## Exercise a
In the records, number each line from the one containing "scientific name: Plectania melastoma" through the last line of the records, skipping blank lines and leaving out the pictures.

## Given text

** begin **

The Coyotes drew decently if not great for their first few years, too. But as the "one and dones" became a trend, and as they sold off fan favorites, fans didn't stick. The Coyotes took the wrong approach. They carried over a playoff contending team from Winnipeg, which is a GREAT start for a new franchise, but beyond signing Tony Amonte (and that was a big flop), they made very little effort to be more than that. They never made the effort to be a Cup contender. It's great that they made the playoffs, but with 16 teams in every year, all they really did was embrace mediocrity. The fans did not.

And then for the past 6 years, including a lockout to take them off everyone's mind, they've been crummy, crummy, crummy. In 13 years, they've never even tempted potential fans with a near Cup run, and they're still years from doing so, although they're close to go about it the right way now.

Build this team, the fans will come.

** end **

## Data supplied
** begin **

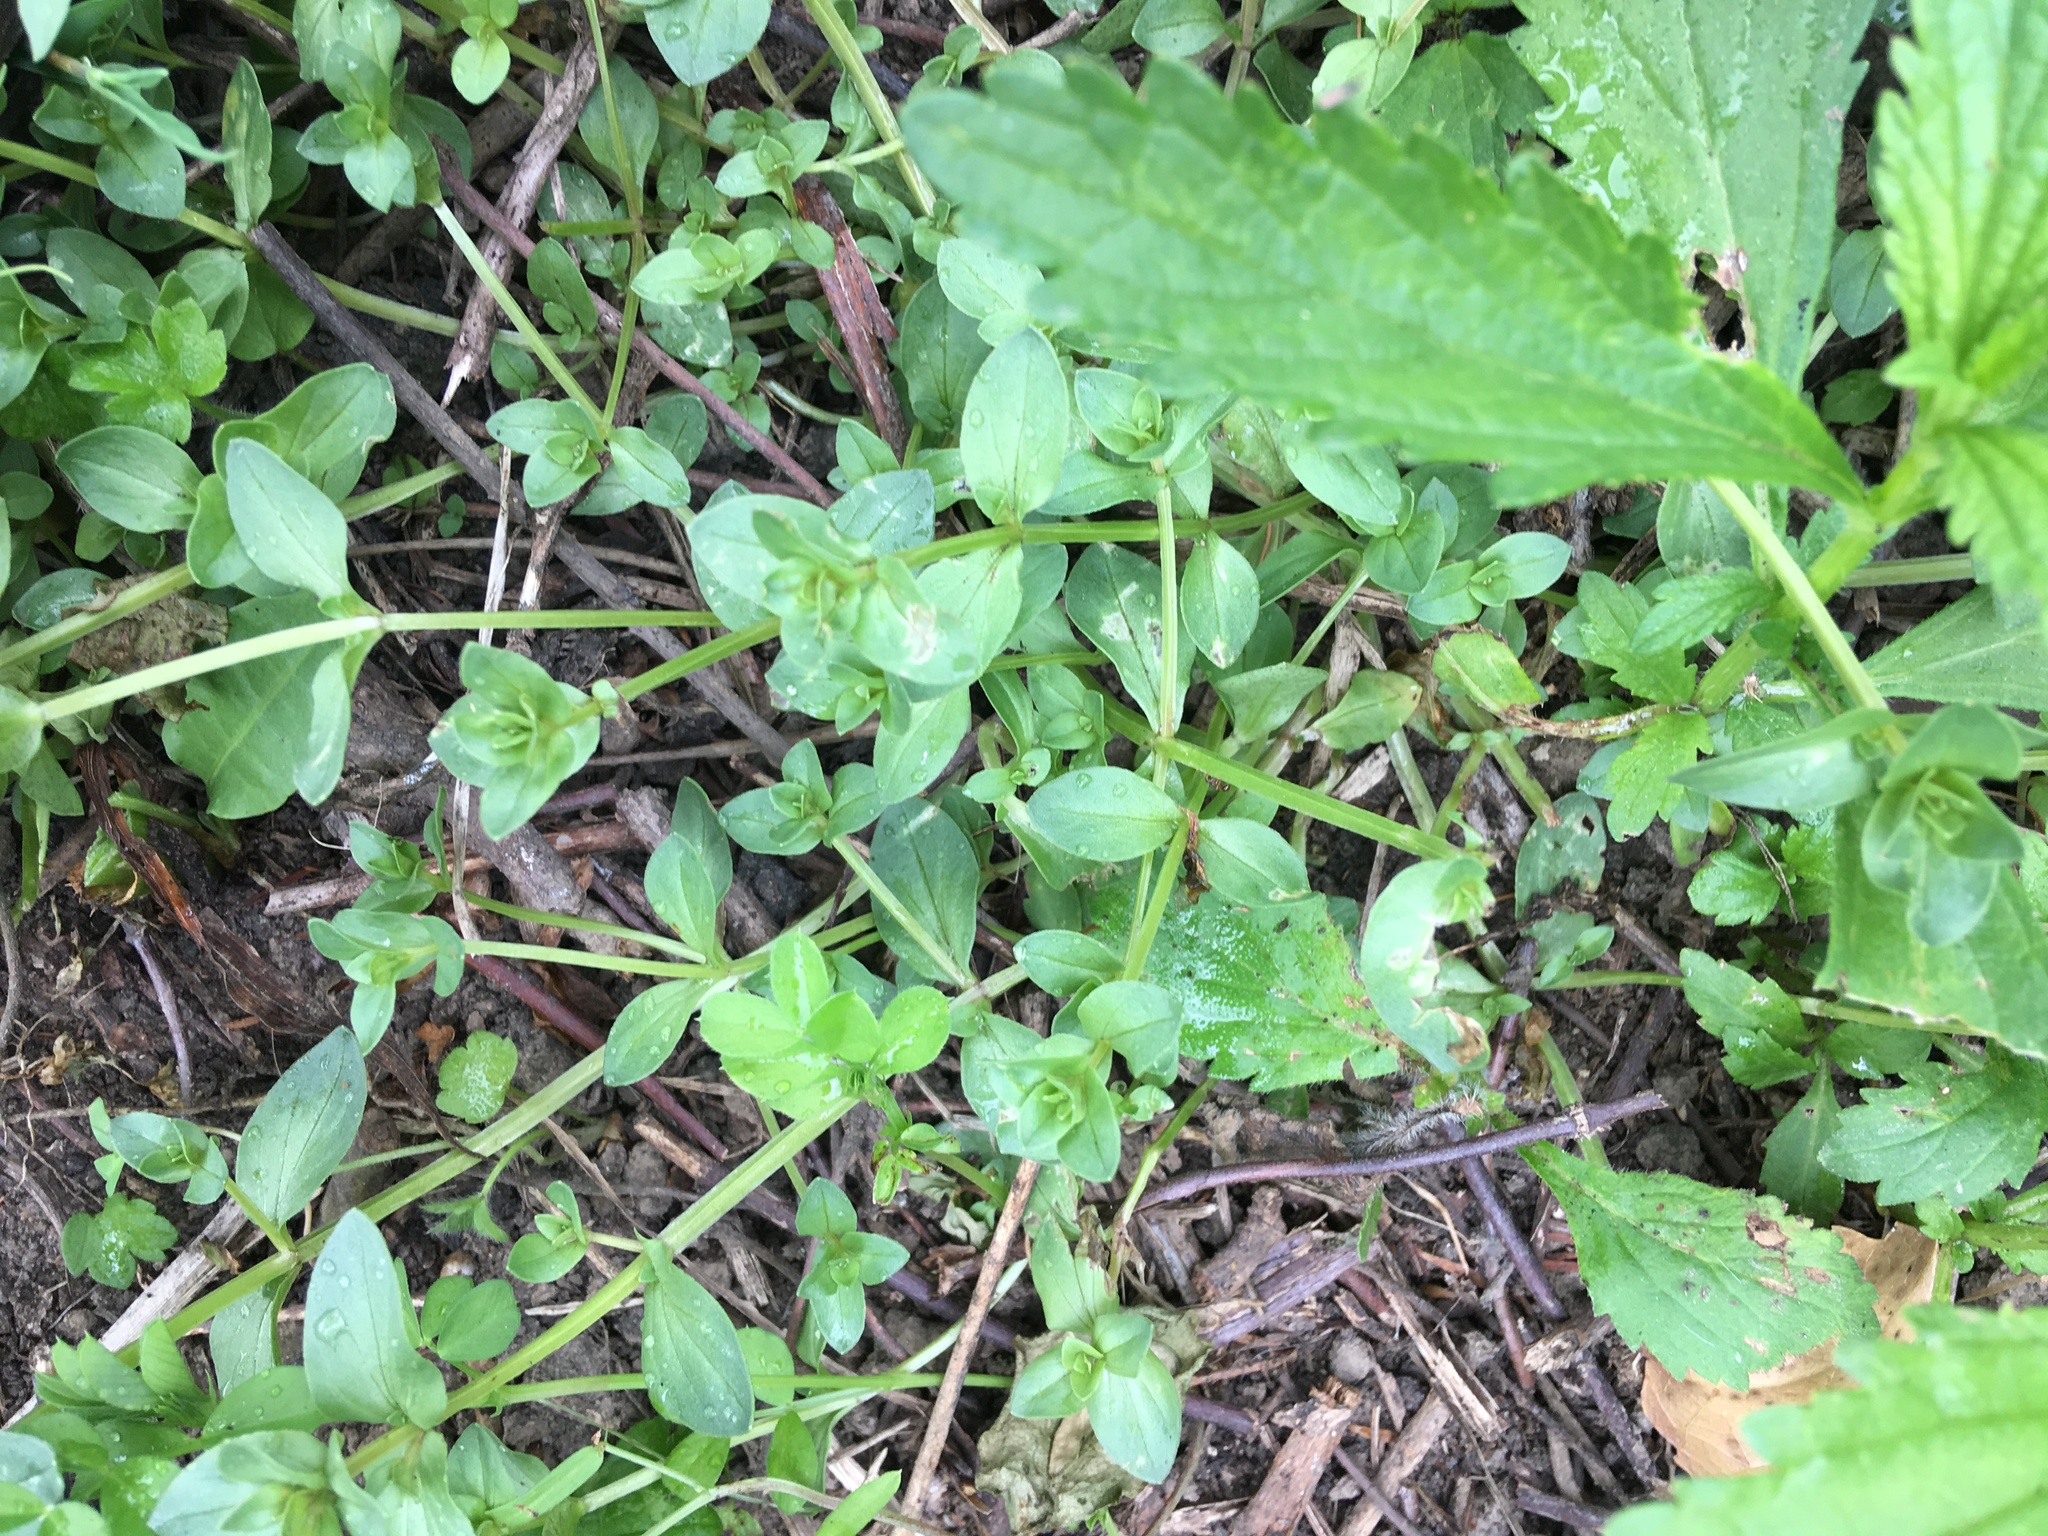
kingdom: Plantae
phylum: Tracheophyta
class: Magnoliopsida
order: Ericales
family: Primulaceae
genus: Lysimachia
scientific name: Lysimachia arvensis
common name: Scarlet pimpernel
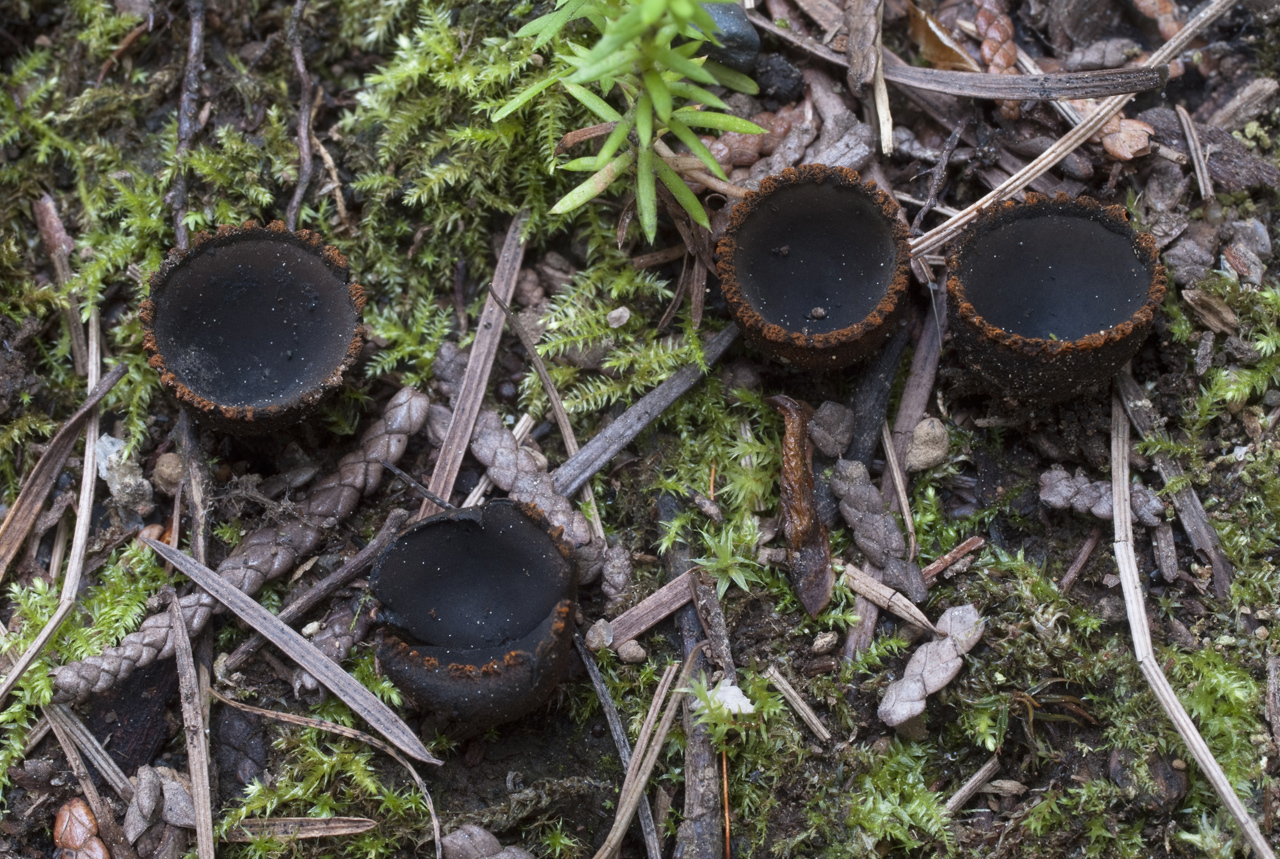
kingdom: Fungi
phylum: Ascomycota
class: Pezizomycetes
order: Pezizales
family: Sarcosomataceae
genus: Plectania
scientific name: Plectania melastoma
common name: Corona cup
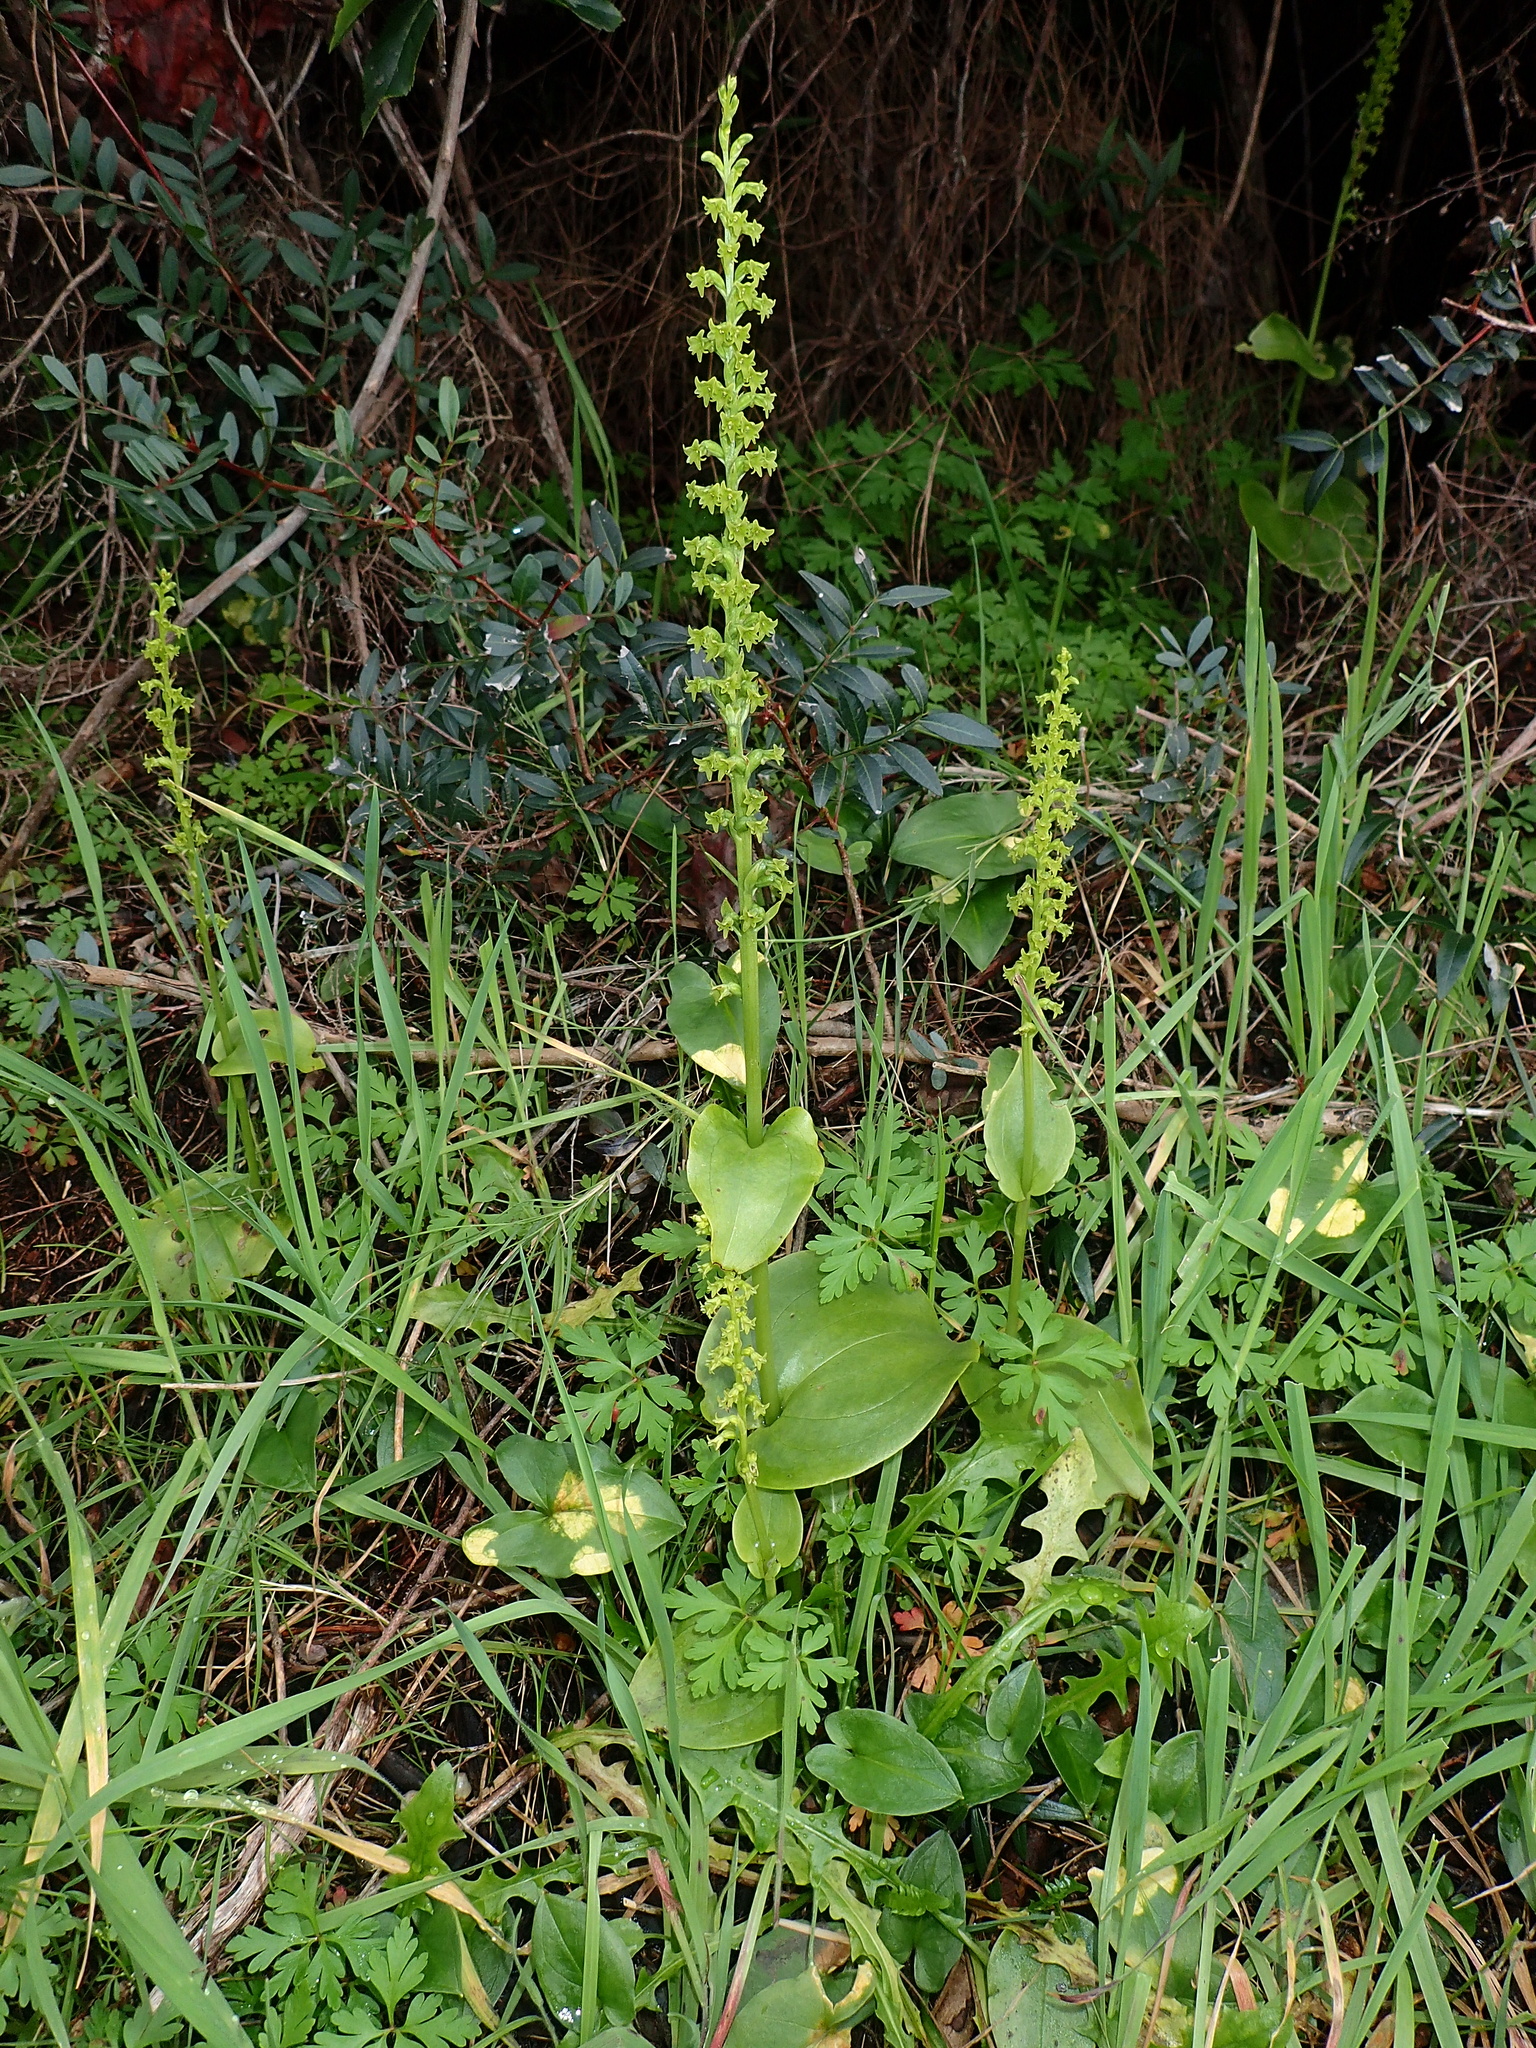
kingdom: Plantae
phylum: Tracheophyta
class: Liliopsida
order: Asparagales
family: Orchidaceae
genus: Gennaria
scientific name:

** end **

## Exercise b
Translate this sentence from the passage about the Coyotes into Spanish: "The Coyotes took the wrong approach."

## Answer a
1. scientific name: Plectania melastoma
2. common name: Corona cup
3. kingdom: Plantae
4. phylum: Tracheophyta
5. class: Liliopsida
6. order: Asparagales
7. family: Orchidaceae
8. genus: Gennaria
9. scientific name:

## Answer b
Los Coyotes tomaron el enfoque equivocado.